History tells us that safety and security are afterthoughts. From the Gold Rush at the end of the 19th century to the technology Gold Rush at the end of the 20th, the rush for riches was so great that the idea of security was thrown to the wind. Revenue assurance only came to the Mobile table once the rush for customers had subsided and the focus moved from top line revenue to bottom line margin.

It is happening again. As the rush for market share of the payments market heats up, companies large and small are inventing new ways of transferring funds – paying people – easily. This aim for easy to use, attractive products creates a potential nightmare for consumers; easy is seldom secure. The whole concept of mobile wallets, while attractive, means that when someone steals your phone, they steal your wallet too – worse, you can’t phone for help! It is not just NFC that is at ‘fault’ here, although it is an obvious example. If you have your credit card or bank details stored in a mobile phone you have a monetary instrument and that is attractive to Bad Guys.

The potential of NFC is enormous. It will enrich and enable the whole shopping/living experience of millions of people and will create opportunities for operators and third parties that we can only imagine. It is the difference between shopping in a warehouse and walking the aisles of Macy’s or Harrods.

For a moment, though, let us step to the Dark Side. As you walk into the store, your phone lets the store system to pick up your details as you walk inside its co-ordinate boundaries. Google have quietly patented a face recognition technology that enhances this ability. No records exist, until a transaction takes place, but when you walk through the door into the store, you have opened the door into your phone. This means that your phone, and therefore your wallet, can be cloned. A Disgruntled Shop Assistant could potentially steal your details or there may be a Bad Guy in the store with you, and it is possible for him to clone your phone while simply standing close to you.

Another threat is the excellent concept of the QR code or NFC tag. Again, they are easy to produce – three clicks and the means to produce are in front of you. Point your phone at a QR code or NFC tag and it is possible, easy in fact, for someone to take control of what happens next. They could have designed the code so that you are re-directed to a site that is fizzing with malware, that can empty your phone of all its information, sends this to a clearing house and on to other Bad Guys. The very ‘connectedness’ of the ubiquitous mobile device could potentially be harnessed to launch Distributed Denial of Service attacks of unprecedented scale. Unlike having your ‘wallet’ stolen it is likely that you will not even know that it has happened. And this gives the Bad Guys a real head start. You will not know when it happened, who did it, and, frankly by the time the authorities are involved the ‘who, when and where’ will be entirely academic

As with the new acknowledgement that people need educating about online security, it is time that we take a very serious look at the security of new technologies that are making payments easier. There need to be standards and accountability, as there are in the credit card industry.  If your credit card is stolen the liability lies with the credit card company – as long as you report its loss in a timely manner. Not so, yet, with the phone company – or if so, accountability is patchy at best. If your phone is stolen and you receive a huge phone bill as a result of someone else’s online shopping spree, the phone company has no liability and it is their discretion alone that will let you off or not.
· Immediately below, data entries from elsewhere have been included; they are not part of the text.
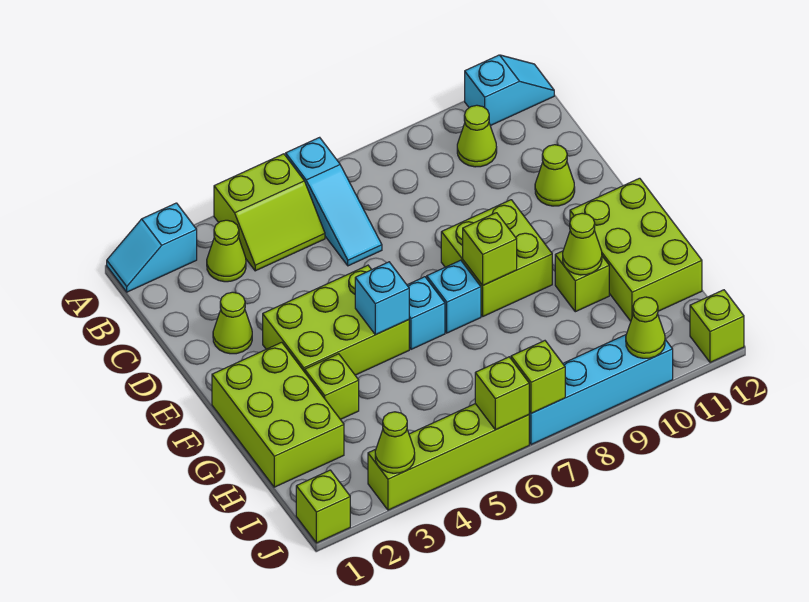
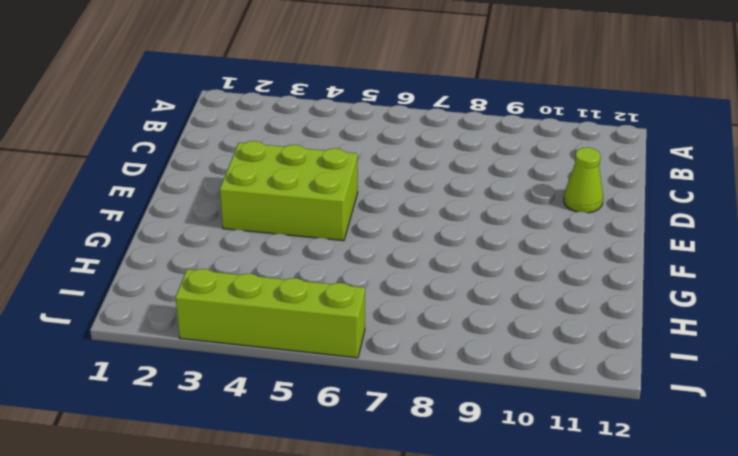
none -> cyan 1x2 slope [107,203,197,292]
none -> lime 2x2 slope [214,154,325,271]
none -> cyan 1x3 slope [286,137,382,266]

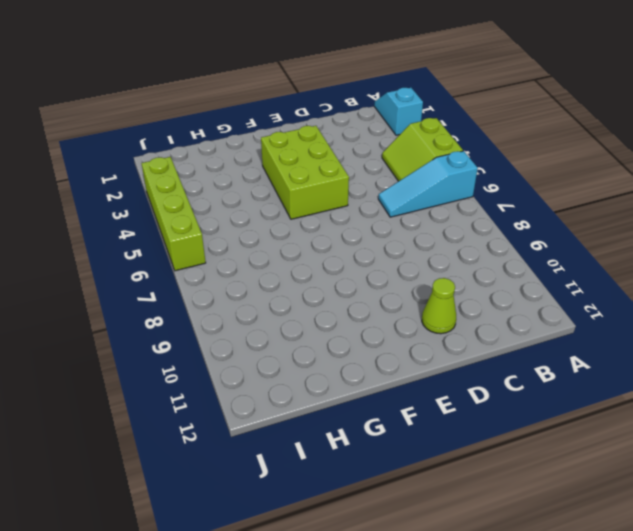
none -> cyan 1x2 slope [465,55,554,126]
none -> lime 1x1 cone [207,220,246,282]
none -> lime 1x1 cone [457,105,497,167]

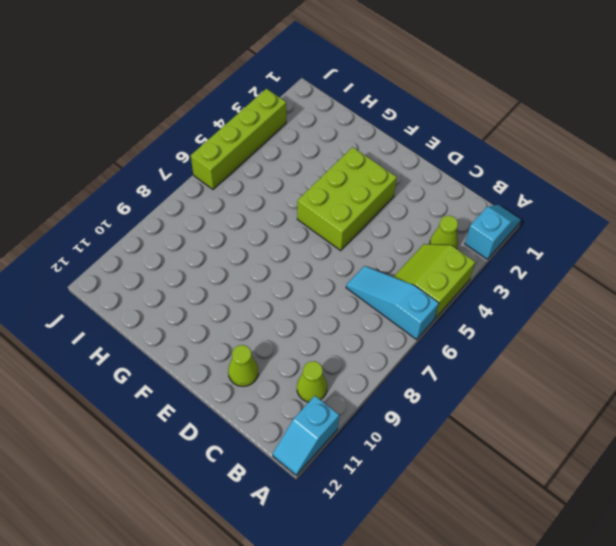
none -> lime 1x1 cone [213,292,252,354]
none -> lime 2x2 brick [441,200,552,316]
none -> lime 2x3 brick [212,342,344,487]

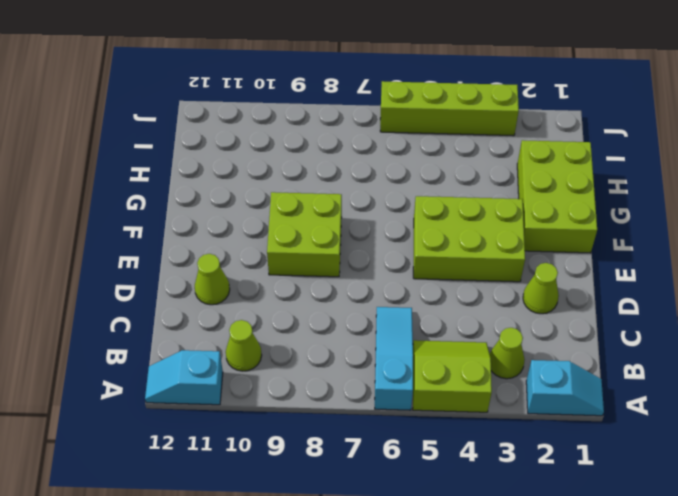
none -> cyan 1x1 brick [407,277,445,349]
none -> cyan 1x1 brick [427,260,481,333]
none -> lime 2x3 brick [570,178,702,321]

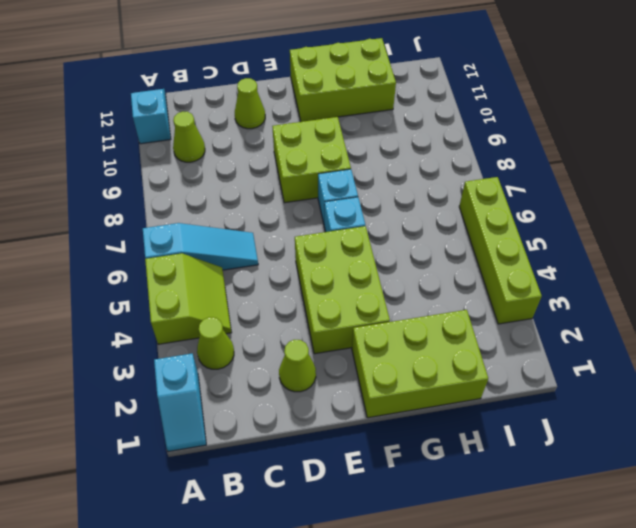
none -> lime 1x1 brick [305,354,359,420]
none -> lime 1x1 brick [555,251,609,312]
none -> lime 1x1 brick [296,470,350,543]

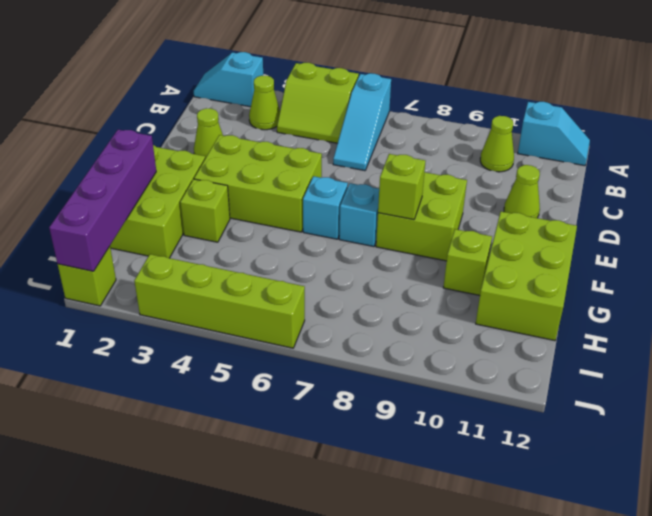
purple 1x4 brick [49,130,156,271] -> none
none -> cyan 1x4 brick [529,335,673,445]
none -> lime 1x1 brick [690,290,744,362]
none -> cyan 1x1 brick [355,262,409,335]

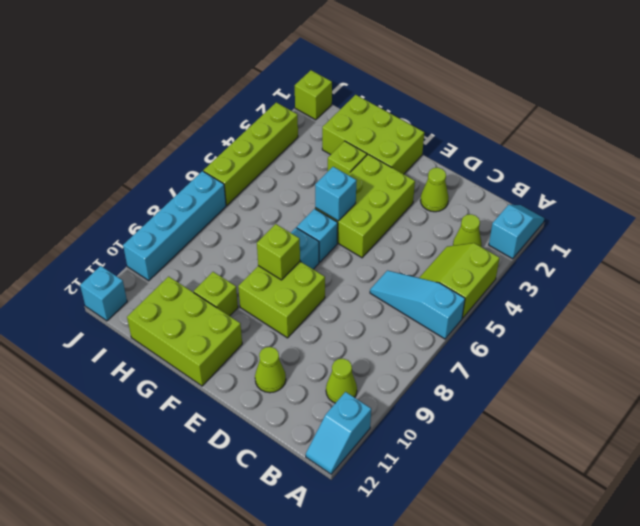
cyan 1x1 brick [80,266,127,321] -> lime 1x1 brick [690,290,744,362]
none -> lime 1x1 cone [563,213,602,275]
none -> lime 1x1 cone [375,412,415,473]
none -> lime 1x1 brick [475,357,529,430]

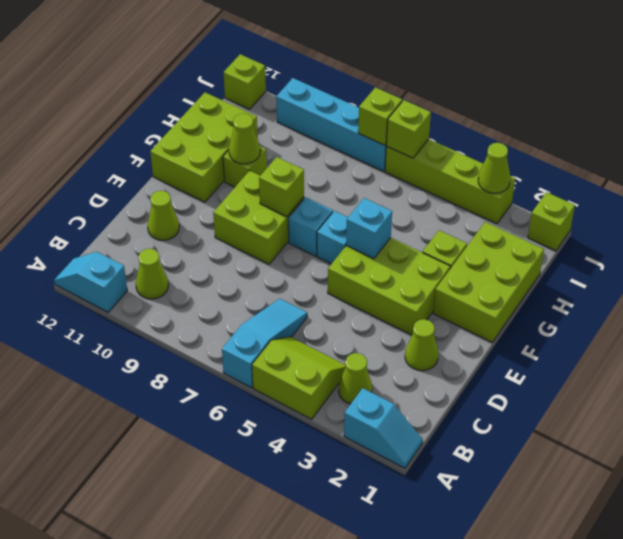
none -> lime 1x1 cone [626,297,665,358]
There are some ideas emerging. Many of them revolve around a second stage authentication and one of the most promising is that when you use your phone to pay, a photo of you will appear on the terminal in the store. This works fine as long as a) there is a photo of you on your phone and b) your kids have not borrowed your phone!

As with any Gold Rush that can create riches and a better life for consumers, security is likely to remain an afterthought. But in this connected world, where one person can steal the identities of 100 million others, this is no longer acceptable. There are too many people, too much money at risk. We need to have security built in.